The idea that a single violent irruption, followed by a (supposedly temporary) revolutionary dictatorship, can break unending cycles of oppression, and achieve permanent change for the better is intuitively appealing and gains support daily from the failures of more modest attempts at reform, from the peaceful protest march to the Winter Palace in 1905 to the shoddy compromises of day-to-day democratic politics (and particularly in this context, social-democratic politics).
Yet the appeal of revolution is an illusion. Most attempts at revolution fail, leaving the participants and the oppressed worse off than before. Even where revolution is successful, attempts by the revolutionary party to hold on to power usually lead to reactionary dictatorship in short order. . . .
At a deeper level, the appeal of revolution has a substantial residue of aristocratic sentiment. In the course of the last 200 years, and even allowing for the defeats of the past 20 years or so, the achievements of the Left have been impressive, starting with universal suffrage and secret ballots, going on the creation of the welfare state, continuing with progress towards equality without regard to race, gender and sexuality, preserving the environment from the disastrous impact of industrialism and so on. Yet most of this progress has been achieved in a thoroughly bourgeois fashion, through long agitation, boring committee reports and so on. Gains that are ground out in this way, with two steps forward and one step back, are not noble enough for an aristocratic sensibility: far better to fail gloriously.

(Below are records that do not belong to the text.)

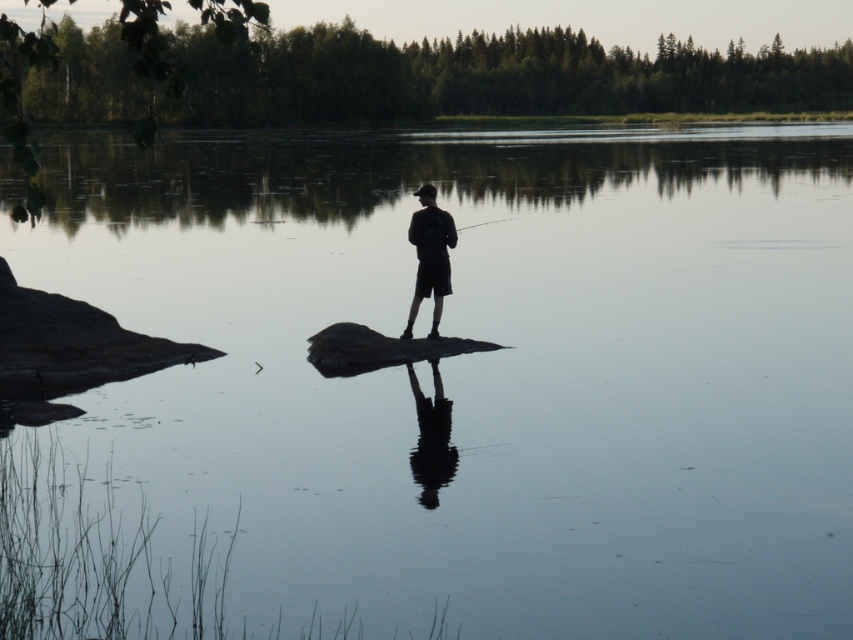
Can you confirm if black matte shorts at center is positioned to the right of smooth black rod at center?

In fact, black matte shorts at center is to the left of smooth black rod at center.

Between black matte shorts at center and smooth black rod at center, which one has more height?

black matte shorts at center is taller.

The width and height of the screenshot is (853, 640). In order to click on black matte shorts at center in this screenshot , I will do `click(430, 257)`.

Identify the location of black matte shorts at center. The width and height of the screenshot is (853, 640). (430, 257).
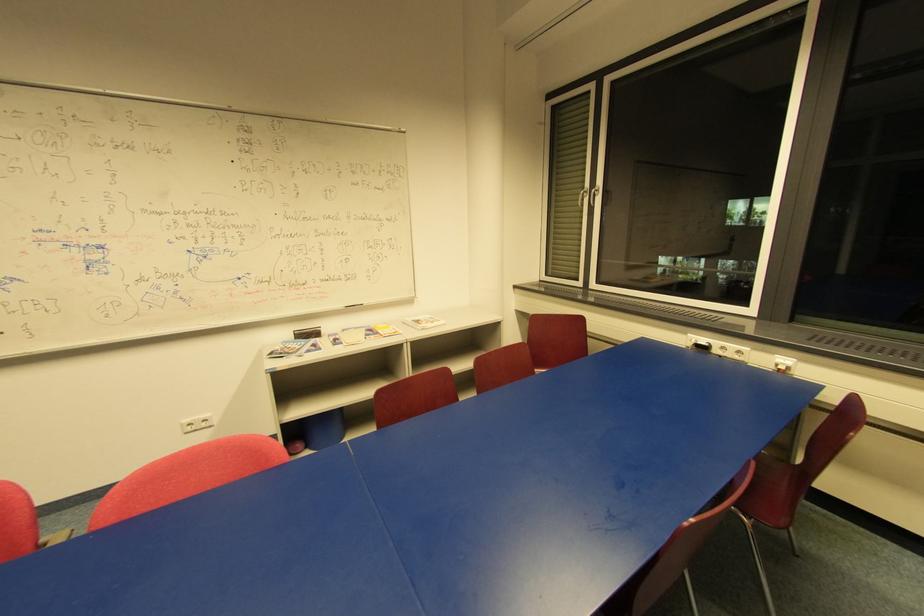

Equality, justice, freedom and so on are not states that we may reach at the end of some process, whether drawn out or cataclysmic. They are ongoing struggles that will never end. The longing for "revolution" is just another version of the millenarian fantasy: god will come and then everything will be swell. The world is not going to be transformed in some way that brings universal justice and makes us all happy. No matter what happens we will always be people, flawed, faulty, weak, subject to misery and dejection. The experience of the US and Britain over the past 200 years is that real advances in freedom and public welfare can be achieved by the means of ordinary politics. We like to mock politics and politicians but by working together, through our governments, we have made the world a better place and can keep doing so.
Quiggin's argument seems sound, but who these days would much disagree with it? I wonder who it is that he's arguing with.
ReplyDeleteI would disagree with a minor point of his, that revolution is a fundamentally aristocratic impulse. It's true that there's a good deal of affected aristo snobbery in 19th-century revolutionists' denunciations of the bourgeoisie. And there were always eccentric exceptions (Philippe of Orleans changing his name to Philippe Egalite for the aristos, Engels dividing his time between revolutionary agitation and managing his family's textile mills for the bourgeois, etc.). But culturally the European aristocracy was basically, and not very ashamedly, about preserving family wealth and status. Suffering for noble (so to speak) causes was mainly an individual choice, or the protest vote of the unhappy, or the consolation prize of losers. In any case, the aristocracy as a class survived the nineteenth century quite well, once they decided they could share power with the moneymen.
The class that really suffered was the artisans, and the more I read, the more it seems to me that revolutionary socialism, at least, was essentially an artisan movement, reflecting artisan bitterness and artisan fantasies. I say this with some regret, since otherwise guilds and artisans excite for me all sorts of self-indulgent romantic nostalgia.
And especially among educated people with backgrounds in the artisanal class.